The book is articulately narrated by Nick Carraway’s point of view, Jay Gatsby’s modest neighbour in Long Island that ultimately became his most trusted friend. However, as the story progresses, the viewpoint of the other characters are also featured. Gatsby’s ostentatious obsession for Daisy Fay Buchanan portrays a love story with both passive insistence and languid pall. The setting depicts the conflicting nature of the American dream in the 1920’s which gives sobriety to the classic novel. Five years after Jay and Daisy ended their romance; the two had come to different points in their lives. Daisy married Tom Buchanan for the one and only reason: to continuously live a life in luxury.
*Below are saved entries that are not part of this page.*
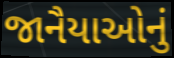
જાનૈયાઓનું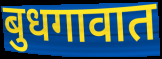
बुधगावातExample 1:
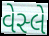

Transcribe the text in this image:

વેસ્લે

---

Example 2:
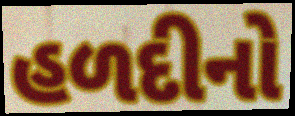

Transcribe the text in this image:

હળદીનો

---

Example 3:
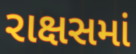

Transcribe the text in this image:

રાક્ષસમાં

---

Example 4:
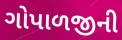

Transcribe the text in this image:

ગોપાળજીની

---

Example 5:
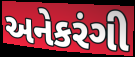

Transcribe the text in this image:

અનેકરંગી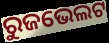
ରୁଜଭେଲଟ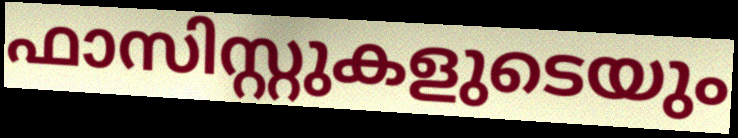
ഫാസിസ്റ്റുകളുടെയും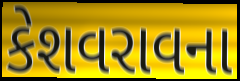
કેશવરાવના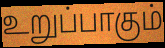
உறுப்பாகும்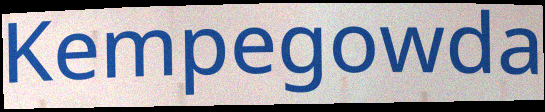
Kempegowda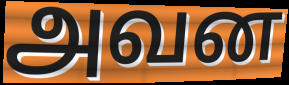
அவன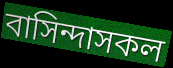
বাসিন্দাসকল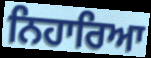
ਨਿਹਾਰਿਆ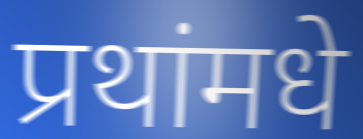
प्रथांमधे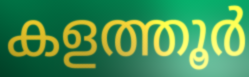
കളത്തൂർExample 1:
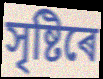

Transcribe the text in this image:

সৃষ্টিৰে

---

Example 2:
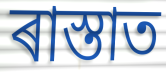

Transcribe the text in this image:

ৰাস্তাত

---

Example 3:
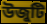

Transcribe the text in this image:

উজুটি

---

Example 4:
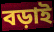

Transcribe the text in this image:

বড়াই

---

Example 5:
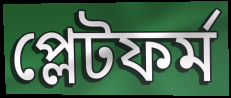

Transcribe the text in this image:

প্লেটফৰ্ম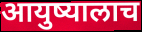
आयुष्यालाच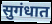
सुगंधातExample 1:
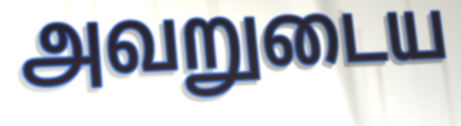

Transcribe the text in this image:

அவறுடைய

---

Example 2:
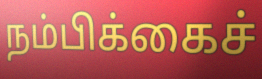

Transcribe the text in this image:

நம்பிக்கைச்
Gatsby, on the other hand, has accrued wealth through his dubious ways. Carraway is responsible for bringing the lovers back together. Gatsby’s romance with Daisy is once again rekindled. Tom, on the other hand, continues carelessly with an auto mechanic’s greedy wife. Nick gets trapped in the high society and has a relationship with a young golf pro, Jordan Baker.
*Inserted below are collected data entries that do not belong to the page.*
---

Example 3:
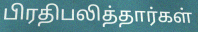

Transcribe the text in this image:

பிரதிபலித்தார்கள்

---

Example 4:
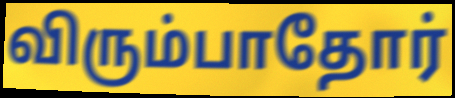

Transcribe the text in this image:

விரும்பாதோர்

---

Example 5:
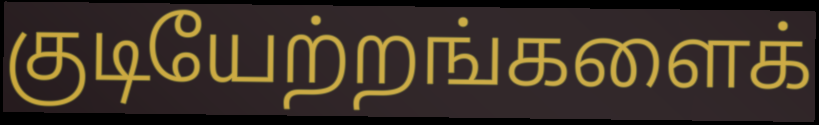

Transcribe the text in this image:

குடியேற்றங்களைக்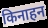
किनाहनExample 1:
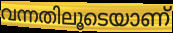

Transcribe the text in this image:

വന്നതിലൂടെയാണ്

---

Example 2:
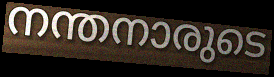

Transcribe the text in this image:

നന്തനാരുടെ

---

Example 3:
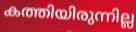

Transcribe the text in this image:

കത്തിയിരുന്നില്ല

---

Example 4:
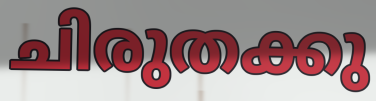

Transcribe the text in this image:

ചിരുതക്കു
Fitzgerald’s eloquent description on how people lived and acted at a time where prosperity and wealth can blind anyone is exquisite. I was definitely enthralled by how he described Gatsby’s massive wealth especially the parts when he throws parties every Saturday. I would have to say that my first reading of the book led me to confusion due to its text but it added mystery for me to fully delve into the story.